### Records for this task

-------

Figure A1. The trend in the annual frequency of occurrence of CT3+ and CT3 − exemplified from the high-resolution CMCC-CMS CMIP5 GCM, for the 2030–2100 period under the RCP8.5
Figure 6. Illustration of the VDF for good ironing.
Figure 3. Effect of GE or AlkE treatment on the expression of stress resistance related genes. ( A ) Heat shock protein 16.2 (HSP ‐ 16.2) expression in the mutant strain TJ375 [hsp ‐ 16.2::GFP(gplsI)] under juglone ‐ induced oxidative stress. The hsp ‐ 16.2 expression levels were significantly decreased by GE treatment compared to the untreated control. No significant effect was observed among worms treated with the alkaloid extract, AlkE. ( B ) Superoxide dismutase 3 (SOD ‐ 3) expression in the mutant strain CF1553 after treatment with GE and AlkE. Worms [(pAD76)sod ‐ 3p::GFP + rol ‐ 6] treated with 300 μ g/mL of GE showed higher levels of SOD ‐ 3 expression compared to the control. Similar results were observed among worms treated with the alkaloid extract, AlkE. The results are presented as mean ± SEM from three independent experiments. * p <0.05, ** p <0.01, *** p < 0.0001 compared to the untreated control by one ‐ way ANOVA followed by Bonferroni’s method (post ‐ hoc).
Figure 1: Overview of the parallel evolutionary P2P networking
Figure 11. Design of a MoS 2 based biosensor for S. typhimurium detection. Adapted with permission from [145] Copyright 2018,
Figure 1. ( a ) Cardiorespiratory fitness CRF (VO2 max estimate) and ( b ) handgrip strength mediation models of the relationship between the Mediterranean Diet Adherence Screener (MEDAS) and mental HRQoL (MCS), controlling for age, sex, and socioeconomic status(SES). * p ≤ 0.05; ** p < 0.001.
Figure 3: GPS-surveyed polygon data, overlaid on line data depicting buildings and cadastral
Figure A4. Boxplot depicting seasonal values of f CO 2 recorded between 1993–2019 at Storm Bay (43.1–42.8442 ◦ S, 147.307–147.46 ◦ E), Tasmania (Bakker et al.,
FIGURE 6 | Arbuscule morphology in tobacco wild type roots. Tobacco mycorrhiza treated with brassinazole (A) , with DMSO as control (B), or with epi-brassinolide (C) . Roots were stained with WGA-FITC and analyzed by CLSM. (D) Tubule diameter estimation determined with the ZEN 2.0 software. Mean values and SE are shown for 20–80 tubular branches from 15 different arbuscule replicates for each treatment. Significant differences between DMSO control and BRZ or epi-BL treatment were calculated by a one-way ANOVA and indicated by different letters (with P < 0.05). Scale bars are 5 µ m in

-------

### Task
In the listing above, find the line containing "Figure 11. Design" and the line containing "Figure A4. Boxplot", then repeat those two lines and everything between them exactly.

### Task answer
Figure 11. Design of a MoS 2 based biosensor for S. typhimurium detection. Adapted with permission from [145] Copyright 2018,
Figure 1. ( a ) Cardiorespiratory fitness CRF (VO2 max estimate) and ( b ) handgrip strength mediation models of the relationship between the Mediterranean Diet Adherence Screener (MEDAS) and mental HRQoL (MCS), controlling for age, sex, and socioeconomic status(SES). * p ≤ 0.05; ** p < 0.001.
Figure 3: GPS-surveyed polygon data, overlaid on line data depicting buildings and cadastral
Figure A4. Boxplot depicting seasonal values of f CO 2 recorded between 1993–2019 at Storm Bay (43.1–42.8442 ◦ S, 147.307–147.46 ◦ E), Tasmania (Bakker et al.,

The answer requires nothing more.